En octobre, l’indice de confiance des ménages du Conference Board est reparti à la baisse après deux mois de hausse. C’est surtout l’indice des conditions courantes qui a rechuté, tombant au plus bas de l’année. L’emploi est vu comme légèrement moins abondant. De leur côté, les indices de confiance des directeurs d’achat (PMI) sont passés sous le seuil critique des 50 points dans le secteur manufacturier (49.9) et les services (46.6).

Selon la première estimation du BEA, le PIB réel a augmenté de 2.6% t/t en rythme annualisé au T3 2022, après deux trimestres de baisse. Cette évolution contrastée depuis le début de l’année reflète des variations atypiques sur les inventaires et les exportations. Corrigée de ces chocs, la demande finale a augmenté de 1.3% au T1, 0.2% au T2 et 0.5% au T3. Avec l’effet-prix, le PIB nominal a progressé de 6.7% t/t annualisé au T3, bien au-dessus de la tendance pré-crise de 4%.

Politique monétaire et budgétaire

Le 21 octobre, tout juste avant que le FOMC n’entre en période de blackout, Nick Timiraos qui couvre la Fed au Wall Street Journal présentait comme quasi-certaine une hausse de 75bp à la réunion du 2 novembre et notait que certains des membres du FOMC souhaiteraient désormais ralentir le rythme des hausses.

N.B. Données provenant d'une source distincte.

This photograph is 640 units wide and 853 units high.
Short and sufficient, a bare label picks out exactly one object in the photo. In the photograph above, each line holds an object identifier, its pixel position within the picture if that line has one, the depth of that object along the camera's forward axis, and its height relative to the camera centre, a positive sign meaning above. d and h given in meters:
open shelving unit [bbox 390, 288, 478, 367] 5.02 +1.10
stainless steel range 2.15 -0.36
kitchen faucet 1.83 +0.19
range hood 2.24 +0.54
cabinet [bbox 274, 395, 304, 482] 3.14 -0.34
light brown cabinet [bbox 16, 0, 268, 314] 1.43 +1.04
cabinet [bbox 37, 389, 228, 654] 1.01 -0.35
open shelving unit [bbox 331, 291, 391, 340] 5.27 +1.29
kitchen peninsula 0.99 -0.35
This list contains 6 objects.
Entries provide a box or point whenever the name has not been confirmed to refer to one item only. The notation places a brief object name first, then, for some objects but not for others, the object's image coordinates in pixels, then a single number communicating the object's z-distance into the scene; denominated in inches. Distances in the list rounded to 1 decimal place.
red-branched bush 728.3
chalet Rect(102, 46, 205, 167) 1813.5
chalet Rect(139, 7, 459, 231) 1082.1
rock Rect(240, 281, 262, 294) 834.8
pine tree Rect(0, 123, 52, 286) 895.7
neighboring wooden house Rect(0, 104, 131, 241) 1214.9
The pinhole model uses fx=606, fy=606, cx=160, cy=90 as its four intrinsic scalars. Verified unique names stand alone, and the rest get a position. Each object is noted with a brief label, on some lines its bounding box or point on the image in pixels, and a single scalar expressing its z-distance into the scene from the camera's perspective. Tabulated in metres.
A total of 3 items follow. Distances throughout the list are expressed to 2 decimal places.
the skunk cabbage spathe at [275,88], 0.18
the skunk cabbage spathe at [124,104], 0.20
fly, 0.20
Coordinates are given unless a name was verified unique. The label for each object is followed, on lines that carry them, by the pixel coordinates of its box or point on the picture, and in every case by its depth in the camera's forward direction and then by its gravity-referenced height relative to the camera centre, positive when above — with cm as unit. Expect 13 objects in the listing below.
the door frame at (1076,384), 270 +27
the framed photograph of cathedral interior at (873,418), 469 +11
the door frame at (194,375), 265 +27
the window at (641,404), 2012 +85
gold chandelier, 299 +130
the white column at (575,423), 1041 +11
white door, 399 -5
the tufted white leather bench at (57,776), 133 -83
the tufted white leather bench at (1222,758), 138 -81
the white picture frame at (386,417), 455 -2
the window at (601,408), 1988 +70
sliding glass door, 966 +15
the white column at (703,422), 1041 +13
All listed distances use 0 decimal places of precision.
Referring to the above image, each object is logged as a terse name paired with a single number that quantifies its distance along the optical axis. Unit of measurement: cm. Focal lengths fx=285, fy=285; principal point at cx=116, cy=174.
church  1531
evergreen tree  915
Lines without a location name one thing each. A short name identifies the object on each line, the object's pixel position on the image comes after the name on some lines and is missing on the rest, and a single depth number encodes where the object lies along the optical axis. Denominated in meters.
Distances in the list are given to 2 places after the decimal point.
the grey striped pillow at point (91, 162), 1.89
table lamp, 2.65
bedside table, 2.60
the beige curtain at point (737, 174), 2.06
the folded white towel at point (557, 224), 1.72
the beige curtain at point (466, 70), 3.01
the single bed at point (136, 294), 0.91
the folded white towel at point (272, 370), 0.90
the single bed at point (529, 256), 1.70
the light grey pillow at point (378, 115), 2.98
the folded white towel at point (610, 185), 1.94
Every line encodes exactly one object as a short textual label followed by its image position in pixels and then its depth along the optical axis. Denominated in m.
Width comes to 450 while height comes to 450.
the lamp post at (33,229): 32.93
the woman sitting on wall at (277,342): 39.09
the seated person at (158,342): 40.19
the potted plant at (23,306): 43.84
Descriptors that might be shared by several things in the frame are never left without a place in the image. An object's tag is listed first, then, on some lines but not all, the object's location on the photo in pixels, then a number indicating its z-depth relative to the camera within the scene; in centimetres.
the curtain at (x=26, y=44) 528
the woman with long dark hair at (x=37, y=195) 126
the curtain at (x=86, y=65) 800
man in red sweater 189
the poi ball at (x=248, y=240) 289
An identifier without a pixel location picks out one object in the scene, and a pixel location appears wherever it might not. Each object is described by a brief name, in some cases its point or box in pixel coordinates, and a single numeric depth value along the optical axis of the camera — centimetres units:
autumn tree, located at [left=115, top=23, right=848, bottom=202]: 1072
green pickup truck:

Sur l’année fiscale se terminant en septembre, le déficit du budget fédéral s’est élevé à 1375Md$, soit environ 5.5% du PIB, un niveau deux fois moindre qu’il y a un an. D’un côté les dépenses fédérales ont fortement baissé (-8.1%) en raison de l’arrêt de certains prestations associées à la pandémie. De l’autre les recettes ont rebondi du fait de la reprise en V (+21%). Dans les deux cas, ce ne sont pas des tendances extrapolables. On notera qu’avec a remontée des taux, les charges d’intérêt se sont alourdies d’environ 0.5% du PIB entre FY2021 et FY 2022.

A suivre cette semaine

Outre la réunion du FOMC (2 novembre), le point fort de la semaine sera le rapport du BLS sur le marché du travail (le 4). Le dernier Livre Beige a signalé une légère atténuation des difficultés de recrutement et de la demande de travail. Le rythme des créations nettes d’emploi est attendu à 200k (vs 263k en septembre), le taux de chômage à 3.6% (vs 3.5%) et les gains salariaux à +0.3% m/m (inchangés).

Ce sont les derniers jours de campagne avant les élections de mi-mandat qui, le plus souvent, sanctionnent le parti au pouvoir (8 novembre). Toute la Chambre sera renouvelée, ainsi que 35 postes de sénateurs et 39 postes de gouverneurs. Selon les experts politiques, le résultat attendu est une victoire des Républicains à la Chambre et des Démocrates au Sénat, mais certaines compétitions locales sont serrées. Si le Congrès est divisé, a fortiori s’il passe sous contrôle républicain, les discussions budgétaires risquent de devenir plus acrimonieuses en prévision des élections présidentielles de 2024, préparant le retour de « drames » autour du plafond de la dette ou d’un éventuel government shutdown. Pour mémoire, le dernier shutdown avait duré 35 jours en décembre 2018-janvier 2019 sous Donald Trump. A l’époque les marchés de taux étaient plus tranquilles qu’aujourd’hui; le taux des fonds fédéraux venait d’atteindre un pic à 2.50% après une hausse de 200pdb en deux ans et le rendement du Tnote était inférieur à 3%. La dernière fois que les Républicains ont pu entraver l’action législative d’un président démocrate, en 2010- 2012 sous Barack Obama, la polarisation politique était déjà forte, mais avec un GOP largement influencé par Trump, on peut penser qu’elle a encore monté.